E quando dico tutto intendo dire proprio
tutto. Non avrete dimenticato, spero, che attorno agli anni ’60
era proprio il futuro senatore a dedicarsi con zelo al difficile compito
di mettere in piedi una struttura militare segreta onde permettere al suo
partito di continuare a esercitare il potere nel deprecabile caso di una
sconfitta alle elezioni. E che quando, all’inizio degli anni ’80,
per la carica che rivestiva, avrebbe dovuto più di ogni altro preoccuparsi
del corretto funzionamento del sistema istituzionale, non ha esitato a
impugnare il piccone, a costo di fare a pezzi quel poco che restava della
dialettica democratica, pur di restare alla Presidenza della Repubblica
anche se, per un motivo o per l’altro, non ce lo voleva più nessuno. I
tipi come lui, quando non dispongono della maggioranza necessaria
per governare, si mettono sempre a cercare un modo per governare senza
maggioranza, il che alla democrazia proprio bene non fa.
Ovviamente, per simili personaggi la
democrazia conta ben poco. Il guaio è che chi va con lo zoppo impara
a zoppicare, per cui la loro capacità di corrompere il sistema in cui operano
non va mai sottovalutata. Chi, come l’attuale (e futuro) Presidente
del Consiglio su simili personaggi ha fatto gran conto, si è assunto la
non piccola responsabilità di averne permesso la sopravvivenza e ha dimostrato,
in sostanza, di condividerne il malcelato disprezzo per le regole del gioco
democratico e per la volontà degli elettori. L’essere andati al
governo con la benedizione del picconatore è un’onta che nessun bagno
nell’ulivismo potrà cancellare.
È per questo, in definitiva, che non
riesco a credere che Cossiga se ne sia andato davvero. Vedrete che,
anche se non si degnerà di votare la fiducia al D’Alema bis, anche se
fingerà di ritirarsi nello splendido isolamento in cui ogni volta che gli
va male qualcosa affetta di volersi ritirare, resterà comunque in zona
governo, nel senso che il governo cercherà sempre di non interrompere il
dialogo con lui e con i suoi fidi. Il che significa che, stringi
stringi, il quadro politico resterà lo stesso.

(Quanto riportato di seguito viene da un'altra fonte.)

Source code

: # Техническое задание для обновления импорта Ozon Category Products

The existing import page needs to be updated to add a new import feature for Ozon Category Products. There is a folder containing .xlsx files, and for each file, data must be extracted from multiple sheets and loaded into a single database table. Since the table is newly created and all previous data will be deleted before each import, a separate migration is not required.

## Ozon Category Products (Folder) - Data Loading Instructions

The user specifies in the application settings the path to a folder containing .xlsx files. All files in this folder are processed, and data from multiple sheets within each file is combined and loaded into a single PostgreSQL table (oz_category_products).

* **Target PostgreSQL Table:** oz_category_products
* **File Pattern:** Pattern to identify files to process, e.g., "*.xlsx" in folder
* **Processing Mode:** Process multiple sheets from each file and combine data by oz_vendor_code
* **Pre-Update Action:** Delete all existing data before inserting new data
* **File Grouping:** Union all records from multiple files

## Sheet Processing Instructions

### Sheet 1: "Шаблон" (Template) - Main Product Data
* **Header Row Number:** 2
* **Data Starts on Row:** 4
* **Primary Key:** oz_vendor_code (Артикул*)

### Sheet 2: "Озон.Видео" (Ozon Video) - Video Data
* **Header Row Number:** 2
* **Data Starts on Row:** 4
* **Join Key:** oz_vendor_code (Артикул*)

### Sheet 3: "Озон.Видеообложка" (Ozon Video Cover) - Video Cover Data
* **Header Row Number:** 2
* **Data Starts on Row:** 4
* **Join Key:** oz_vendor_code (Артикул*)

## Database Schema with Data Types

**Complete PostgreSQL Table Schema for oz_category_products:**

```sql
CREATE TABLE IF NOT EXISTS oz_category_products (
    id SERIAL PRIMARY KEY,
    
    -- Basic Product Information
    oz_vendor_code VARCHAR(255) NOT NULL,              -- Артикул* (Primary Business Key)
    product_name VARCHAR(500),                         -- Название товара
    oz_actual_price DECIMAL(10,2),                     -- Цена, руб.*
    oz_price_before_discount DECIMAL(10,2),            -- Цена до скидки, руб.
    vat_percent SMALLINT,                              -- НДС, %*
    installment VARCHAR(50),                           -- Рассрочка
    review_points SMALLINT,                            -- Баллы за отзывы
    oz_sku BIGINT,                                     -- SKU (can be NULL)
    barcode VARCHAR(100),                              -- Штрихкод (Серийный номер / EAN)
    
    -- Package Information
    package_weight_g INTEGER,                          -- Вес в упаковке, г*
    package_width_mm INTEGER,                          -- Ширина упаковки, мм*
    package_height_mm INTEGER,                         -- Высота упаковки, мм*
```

Un quadro politico
in cui bisognerà continuare a preoccuparsi delle decisioni dell’Udeur
di Mastella e di quelle del Trifoglio, quando tutti sanno che in una democrazia
seria gruppi di transfughi e di riciclati come quelli che costituiscono
l’Udeur e il Trifoglio non dovrebbero esistere nemmeno per burla e in
cui le speranze del popolo di sinistra dovranno forzosamente appuntarsi,
strano ma vero, sull’esito dello scontro in atto tra la fazione dipietrista
e quella parisiana dell’Asinello. Che poi il popolo di sinistra
cominci a dimostrare per tutta la faccenda uno spiccato disinteresse non
è cosa che dovrebbe meravigliare nessuno.
Il governo, comunque, è in buone mani.
Ho letto sulla “Repubblica” di ieri che l’onorevole Luciana Sbarbati,
dei repubblicani dell’Ulivo (che sono, notoriamente, tutt’altra cosa
dei repubblicani del Trifoglio), pur avendo avuto la disgrazia di essere
investita da un’automobile sulle strisce pedonali, riportando la frattura
della spalla, dell’osso sacro e del perone, ha dichiarato che, qualsiasi
cosa possano obiettare i suoi medici, lei a votare la fiducia a D’Alema
ci sarà, a costo di farsi portare in aula in barella. Alla battagliera
rappresentante del popolo la “Caccia” invia rispettosamente gli auguri
di una pronta e completa guarigione.